No hablo de la droga, hablo del estado emocional en que me encuentro. Tenían que verme. Yo lo he hecho hace un momento. Me he mirado en un espejo y el espejo me ha devuelto tal imagen que a poco más despego, levito cual maravilloso trance como en su día levitó Santa Teresa. Es mucha de Dios Nuestro Señor la satisfacción que tengo. Y no, no piensen mal, no me he metido al organismo ningún chute de sustancia alucinógena o alteradora de circuito neuronal alguno, qué va. Simplemente me he pasado por el centro y como que me he vuelto a enamorar, caramba.
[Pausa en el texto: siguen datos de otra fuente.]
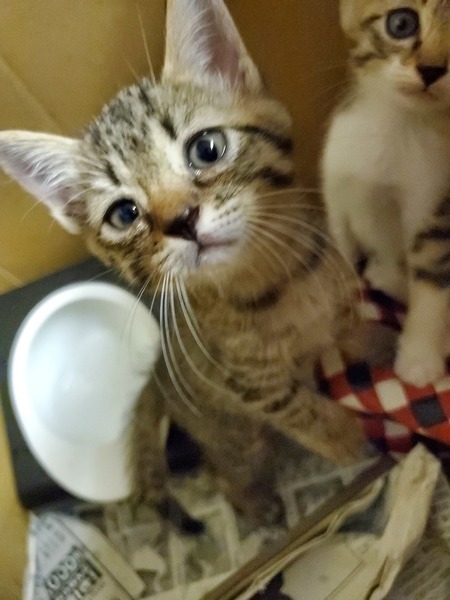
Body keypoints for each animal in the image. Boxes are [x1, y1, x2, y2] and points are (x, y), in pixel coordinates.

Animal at [0, 0, 364, 524]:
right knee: (225, 470)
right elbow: (302, 412)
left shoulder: (344, 306)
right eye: (124, 213)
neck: (277, 285)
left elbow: (362, 341)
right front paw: (348, 439)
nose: (183, 221)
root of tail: (154, 379)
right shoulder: (251, 387)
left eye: (207, 148)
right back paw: (256, 506)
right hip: (235, 434)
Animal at [322, 0, 450, 388]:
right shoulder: (336, 186)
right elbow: (341, 251)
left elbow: (431, 285)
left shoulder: (437, 207)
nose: (432, 69)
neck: (402, 124)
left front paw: (420, 357)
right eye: (401, 23)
Y es que he podido ver por fin con estos ojos que se comerá la tierra mi Lugo entre murallas con ropa nueva. Está preciosa, oigan, y disculpen la cursilería, pero entiéndanlo, es amor, es éxtasis, es placer inmenso con sabor a caramelo.
Hoy se me ocurrió bajar a ver el nuevo aspecto del casco histórico de este Lugo nuestro y ya les digo, me he quedado embelesado y he sufrido tal transformación psicosomática al completo, que ni yo me reconozco. Sí, las obras terminaron. Fueron meses de ajetreo, así que me imagino que los pobres ciudadanos que han sufrido estas constantes inclemencias más de cerca, poco menos que estarán bailando noche y día el baile de los vampiros, que es un baile eterno porque los vampiros nunca mueren.
A mí me pilla el centro lejos, pero soy persona emocionable y solidaria y me solidarizo en cuerpo y alma con estos, nuestros mártires, que día y noche han soportado tanto tiempo este martirio. Propongo por lo tanto para ellos todo un cálido homenaje del municipio, una placa conmemorativa, por ejemplo, bajo el águila de Santo Domingo. Un algo así como «Al lucense, que ha vivido sin quejarse con las obras tantos meses en constante sacrificio. Lugo, 2020-2025». Qué me dicen.